ANTHC’s Tribal Water Center, in partnership with the regional environmental health and remote maintenance worker (RMW) programs, began teaching virtual water plant operator classes in the winter of 2020. The goal was to educate operators about their critical work, provide incentive to learn and prepare them in their home communities to take the certification exams.

In the first year of training, the program provided three small treated water systems trainings that reached 80 operators from 45 rural Alaska communities. The Tribal Water Center is now expanding its training services to include virtual training for level 1 water treatment and wastewater lagoons.

Francine Moreno, manager of utility operations for ANTHC’s Alaska Rural Utility Collaborative and Tribal Utility Support programs, said, “Historically, the level 1 operator certification exams have resulted in about 7-9 percent pass rates statewide. Something had to change, and Brian, through the Tribal Water Center, is working towards doing that. Brian’s successful launch of a virtual small treated water systems training saw an over 80 percent pass rate, so it made sense to take the small treated success and create a level 1 training.”

Moreno added, “Brian’s level 1 training efforts resulted in 36% of operators passing the exam; that’s 5x the improvement over previous pass rates from the first training! He is an amazing trainer and has a knack for connecting the content to relatable, understandable concepts for our rural Alaska attendees.”

The success of the virtual training means more than hard-won certificates for operators. Federal and state regulatory compliance means water plants are required to have certified operators. Out of 155 rural water systems in Alaska, there are currently 55 water plants without certified operators. This can be a concern, not only for health and safety, but also for sources of infrastructure funding. Best practice scores for communities fall without a certified operator, limiting access to grants and other funding that is often critically needed. 
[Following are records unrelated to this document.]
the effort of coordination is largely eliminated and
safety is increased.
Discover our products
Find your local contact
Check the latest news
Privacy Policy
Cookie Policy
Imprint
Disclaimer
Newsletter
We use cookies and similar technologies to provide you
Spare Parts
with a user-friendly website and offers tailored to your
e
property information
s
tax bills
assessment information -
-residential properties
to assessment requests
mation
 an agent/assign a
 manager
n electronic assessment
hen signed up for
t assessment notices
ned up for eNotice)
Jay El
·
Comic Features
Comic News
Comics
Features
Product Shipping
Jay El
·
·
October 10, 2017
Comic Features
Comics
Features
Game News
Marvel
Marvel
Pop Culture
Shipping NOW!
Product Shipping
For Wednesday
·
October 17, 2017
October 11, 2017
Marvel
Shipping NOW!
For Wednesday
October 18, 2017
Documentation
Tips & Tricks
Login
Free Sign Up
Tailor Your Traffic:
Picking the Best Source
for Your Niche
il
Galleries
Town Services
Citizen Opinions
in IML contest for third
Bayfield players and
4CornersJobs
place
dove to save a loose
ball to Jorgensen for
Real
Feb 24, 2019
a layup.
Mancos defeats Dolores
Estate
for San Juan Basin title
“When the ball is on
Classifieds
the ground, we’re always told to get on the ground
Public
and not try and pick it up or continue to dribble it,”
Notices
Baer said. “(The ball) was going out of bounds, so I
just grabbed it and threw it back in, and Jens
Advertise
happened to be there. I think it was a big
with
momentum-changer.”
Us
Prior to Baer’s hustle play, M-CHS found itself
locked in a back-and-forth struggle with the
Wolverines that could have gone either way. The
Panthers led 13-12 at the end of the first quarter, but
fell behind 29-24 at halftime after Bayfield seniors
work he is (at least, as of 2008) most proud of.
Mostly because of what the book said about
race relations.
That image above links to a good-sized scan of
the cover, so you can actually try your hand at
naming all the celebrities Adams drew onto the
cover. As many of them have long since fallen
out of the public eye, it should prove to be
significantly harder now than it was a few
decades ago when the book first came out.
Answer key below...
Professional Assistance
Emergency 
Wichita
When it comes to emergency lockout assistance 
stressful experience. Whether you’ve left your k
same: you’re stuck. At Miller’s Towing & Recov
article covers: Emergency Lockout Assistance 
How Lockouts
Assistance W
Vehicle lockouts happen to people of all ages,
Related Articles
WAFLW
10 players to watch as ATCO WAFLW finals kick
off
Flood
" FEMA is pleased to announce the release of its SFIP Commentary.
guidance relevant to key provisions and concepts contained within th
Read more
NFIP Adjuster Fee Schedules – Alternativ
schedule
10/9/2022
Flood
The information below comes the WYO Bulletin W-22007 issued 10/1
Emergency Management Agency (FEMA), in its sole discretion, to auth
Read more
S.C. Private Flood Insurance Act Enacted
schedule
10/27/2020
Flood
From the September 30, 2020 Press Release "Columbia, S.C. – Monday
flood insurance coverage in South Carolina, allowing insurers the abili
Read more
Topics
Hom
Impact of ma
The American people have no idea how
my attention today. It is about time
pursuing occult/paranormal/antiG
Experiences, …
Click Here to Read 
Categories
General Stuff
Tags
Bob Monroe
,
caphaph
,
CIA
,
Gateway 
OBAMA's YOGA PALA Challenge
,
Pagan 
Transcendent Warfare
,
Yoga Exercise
Long-term, Berube is working to have the virtual operator certification training be a self-standing, online format that operators can access no matter where they are, no matter their lifestyle. There is even an application that operators can access on their phones that provides flashcards, self-quizzes, reviews and practice tests.

While certification is a requirement that communities strive for, those without a certified operator can still have safe water. With practical, hands-on training and support from regional RMWs and ANTHC, plant operators are more than capable of providing their communities with safe, reliable water service.

Berube noted that most water operators understand the mechanics of the water plant and are able to make perfectly good water. Virtual training adds another layer of understanding to the process.

“We are helping operators understand why they do what they do.” Berube explained. “The cool thing for me is to see operators who never understood the why, suddenly get it. We are working to give operators the language and concepts to understand their work.”

It will be possible for a water plant operator to earn multiple certificates, building on the knowledge gained from previous trainings. Courses include Wastewater Lagoons, Small Treated Water Systems and Level 1 Water Treatment. Both operators and city/Tribal employees involved in the utility management are encouraged to attend.  

Berube is optimistic about the future of self-standing online formats for learning. It is good for the unsung heroes of the water treatment plant and it is good for rural Alaska communities. “Personally I value the work they do.” Berube said of water plant operators. “When we think of public health we often think of doctors and nurses, but in rural Alaska and across the world, the water plant operator is just as important in terms of keeping people healthy.”